Een partij die het niet eens is met deze uitspraak, kan een hogerberoepschrift sturen naar de Centrale Raad van Beroep waarin wordt uitgelegd waarom deze partij het niet eens is met deze uitspraak. Het hogerberoepschrift moet worden ingediend binnen zes weken na de dag waarop deze uitspraak is verzonden.
Digitaal hoger beroep instellen kan via “Formulieren en inloggen” op www.rechtspraak.nl. Hoger beroep instellen kan eventueel ook nog steeds door verzending van een brief aan de Centrale Raad van Beroep, Postbus 16002, 3500 DA Utrecht.

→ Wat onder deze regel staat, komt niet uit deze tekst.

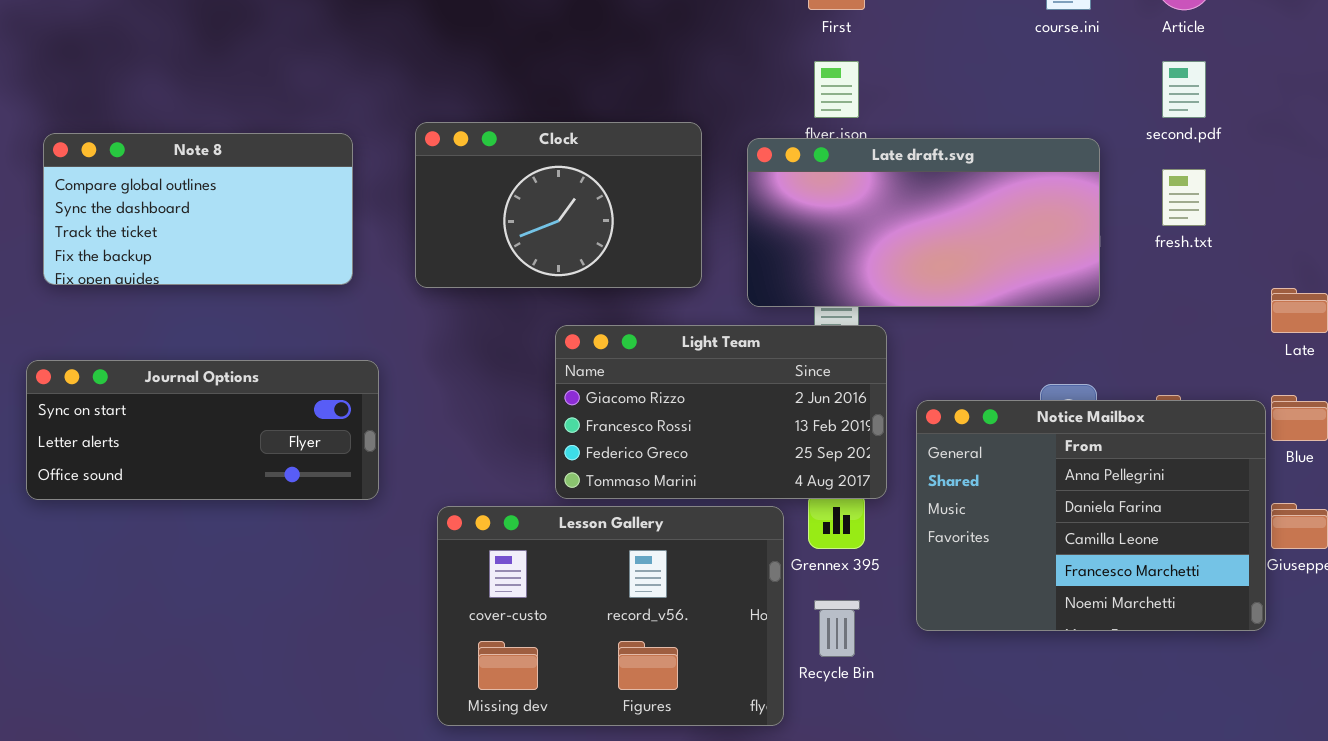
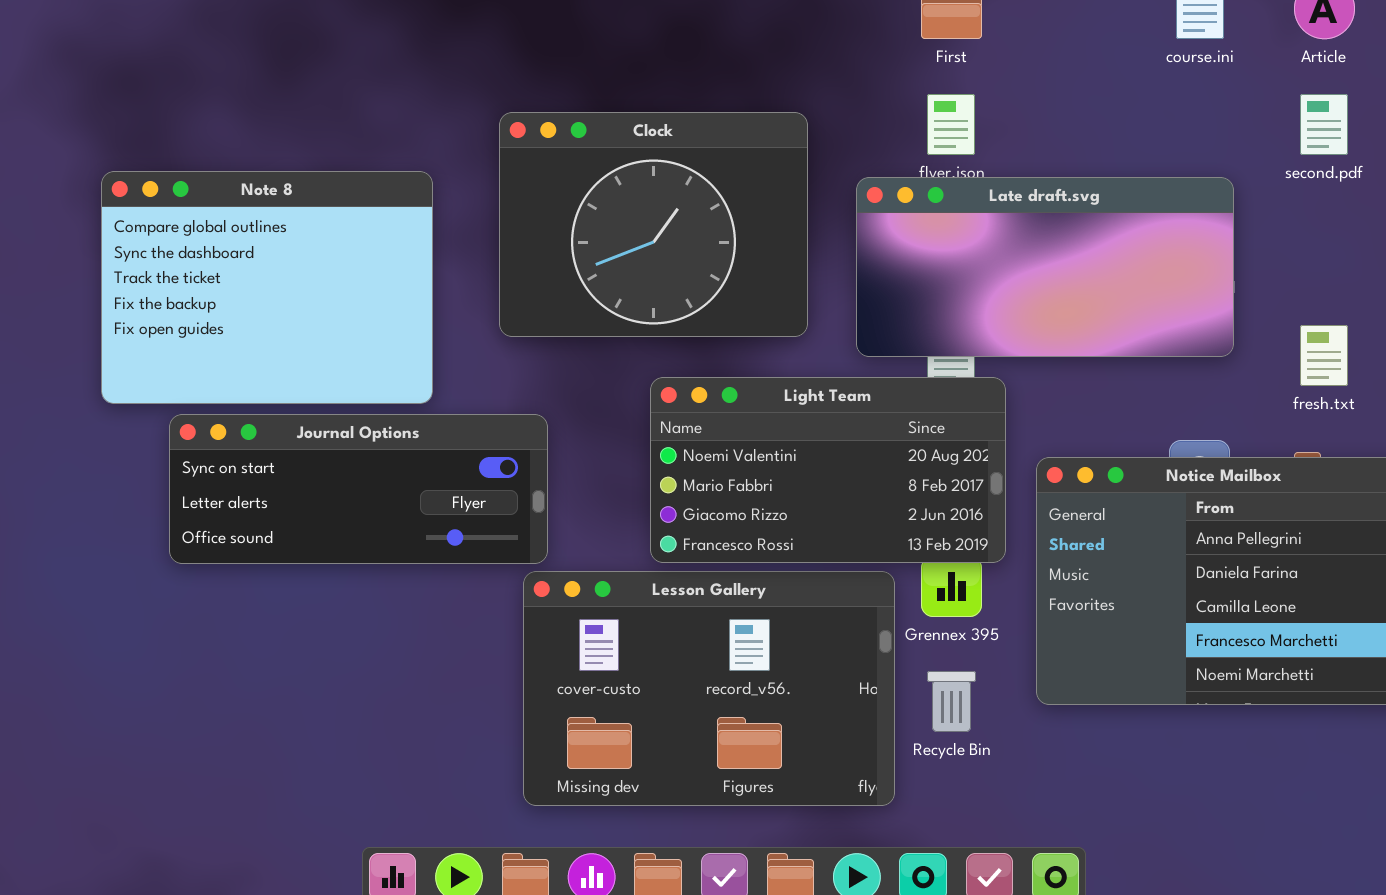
Clock: [415,122,702,288] -> [499,112,808,337], resized
Note 8: [43,133,353,285] -> [101,171,433,404], resized
fresh.txt: [1162,169,1206,226] -> [1300,325,1348,386], moved
Light Team: [555,325,887,499] -> [650,377,1006,563], scrolled up 2 rows
Journal Options: [26,360,379,500] -> [169,414,548,564], moved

Kan de indiener de behandeling van het hoger beroep niet afwachten, omdat de zaak spoed heeft, dan kan de indiener de voorzieningenrechter van de Centrale Raad van Beroep vragen om een voorlopige voorziening (een tijdelijke maatregel) te treffen.

Voetnoten

1.Bijvoorbeeld de uitspraak van de Raad van 26 september 2019, ECLI:NL:CRVB:2019:3110.